In general, this is an enzyme induction. The inducer is to be understood as an active ingredient that stimulates enzyme production. As an inducer, lactose is responsible for increasing the concentration of the enzyme lactase.

Figure 2: The Lac operon Source: wikipedia.de.

Gene regulation through end product repression

In gene regulation by end product repression, the end product activates a repressor and thus suppresses the transcription of the structural genes.

An example of gene regulation through end product repression is tryptophan synthesis E. coli-Bacteria. The structural genes of the tryptophan operon code for enzymes that are necessary for the synthesis of the amino acid tryptophan. The more tryptophan is produced, the more the synthesis of these enzymes is suppressed, because tryptophan itself first activates the repressor.

Figure 3: Example of end product repression Source: wikipedia.de.

The end product of the reactions, tryptophan, thus suppresses the synthesis of the enzymes needed to make it. In principle, structural, regulatory and operator genes have the same function in end product repression as in substrate induction. The difference is that the repressor is initially inactive.

It is only activated when it is combined with tryptophan and can attach itself to the operator. It inhibits the transcription of structural genes. If the concentration of tryptophan in the cell falls, the repressor and tryptophan separate and transcription can take place again.

Gene regulation in eukaryotes

In eukaryotes, gene regulation can occur at different levels and in many ways. Gene regulation serves in particular to control the development of a cell. For this it is important that the right proteins are produced at the right time, which are needed for development.

First, genes can transcription of the complementary RNA strand to the codogenic DNA strand. Affect at this stage of protein biosynthesis transcription factors the transcription of genes. More precisely, it is about enhancers and silencer. While enhancers increase the rate of transcription, silencers reduce the transcription of the gene.
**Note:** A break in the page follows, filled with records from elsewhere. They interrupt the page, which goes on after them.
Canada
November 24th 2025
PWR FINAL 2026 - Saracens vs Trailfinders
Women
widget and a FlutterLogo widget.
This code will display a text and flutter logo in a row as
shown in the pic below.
After transcription can be done at the level of processing gene regulation also takes place in the RNA. With alternative splicing, attention can again be paid to which proteins are currently needed in the cell. This is because most human genes can be translated into more than one gene product in the subsequent translation.

In alternative splicing, the non-coding areas are cut out so that the coding areas are cut together. It is also possible to cut out sequences of the DNA that code for a protein that is not required.
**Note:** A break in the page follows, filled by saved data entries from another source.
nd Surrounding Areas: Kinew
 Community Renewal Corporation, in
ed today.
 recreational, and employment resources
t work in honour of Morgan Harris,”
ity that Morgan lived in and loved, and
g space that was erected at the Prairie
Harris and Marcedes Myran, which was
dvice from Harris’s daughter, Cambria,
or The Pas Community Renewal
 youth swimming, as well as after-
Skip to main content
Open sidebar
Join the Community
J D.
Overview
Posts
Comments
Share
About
You no longer know how splicing works? No problem, you can find an article about processing and splicing here.

At the level of translation, genes can be re-regulated. For example, more or fewer strands of mRNA can be formed, affecting protein biosynthesis. Because the more mRNA strands are present and the longer their lifespan, the more proteins can be produced, conversely.
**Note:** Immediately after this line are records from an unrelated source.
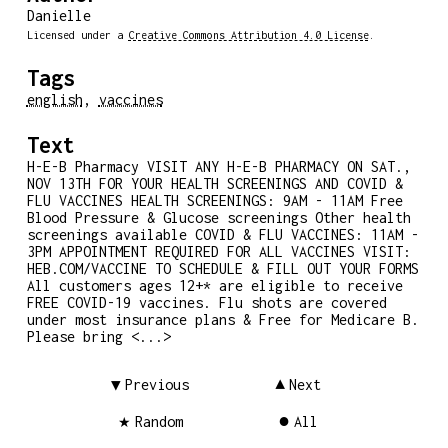
Danielle
Licensed under a
Creative Commons Attribution 4.0 License
.
Tags
english
,
vaccines
Text
H-E-B Pharmacy VISIT ANY H-E-B PHARMACY ON SAT.,
NOV 13TH FOR YOUR HEALTH SCREENINGS AND COVID &
FLU VACCINES HEALTH SCREENINGS: 9AM - 11AM Free
Blood Pressure & Glucose screenings Other health
screenings available COVID & FLU VACCINES: 11AM -
3PM APPOINTMENT REQUIRED FOR ALL VACCINES VISIT:
HEB.COM/VACCINE TO SCHEDULE & FILL OUT YOUR FORMS
All customers ages 12+* are eligible to receive
FREE COVID-19 vaccines. Flu shots are covered
under most insurance plans & Free for Medicare B.
Please bring <...>
Previous
Next
Random
All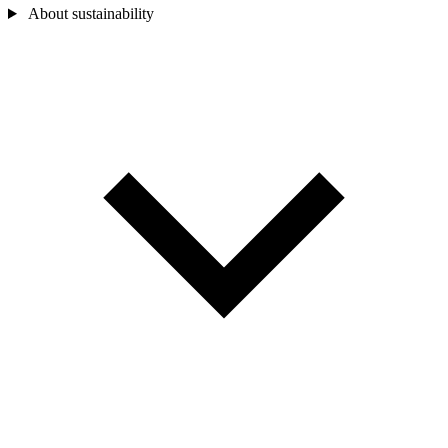
About sustainability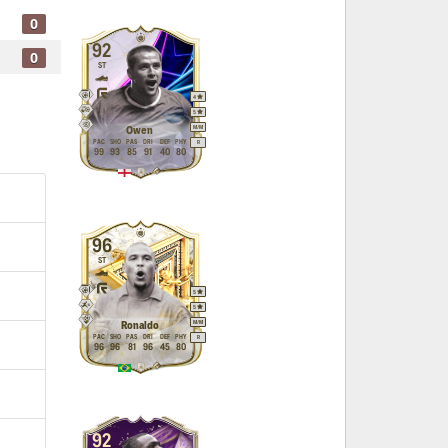
0
92
0
ST
4
5
M
/
M
Owen
PAC
SHO
PAS
DRI
DEF
PHY
R
99
93
85
91
40
80
96
ST
5
5
M
/
M
Ronaldo
PAC
SHO
PAS
DRI
DEF
PHY
R
96
96
81
96
45
80
92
In addition, proteins bound to the ribosomes can block the translation of a strand of mRNA, thus preventing the synthesis of the amino acid sequence. In this case, the initiation site of the ribosomal subunit is blocked.

Even after protein biosynthesis, gene regulation can still take place by activating or deactivating enzyme proteins. For example, some enzymes need to be allosterically activated before they can do their job in the cell.

Would you like to learn more about enzymes? Then also have a look at the article on enzymes and enzyme activity!

Gene regulation – the most important thing

  • Gene regulation describes the control of the activity of enzymes and is also understood under the synonym gene expression.
  • Gene regulation occurs because not all enzymes are needed at all times.
  • Gene regulation in eukaryotes and prokaryotes differ. While in prokaryotes gene regulation can only take place before transcription, in eukaryotes gene regulation can take place during transcription, translation or even after the synthesis of a protein.
  • In prokaryotes, gene regulation takes place according to the operon model, with promoter, operator and structural genes being understood as “operons” and a repressor gene preceding the operon.
  • The transcription rate of an enzyme can be affected either by substrate induction/positive gene regulation or by end product repression/negative.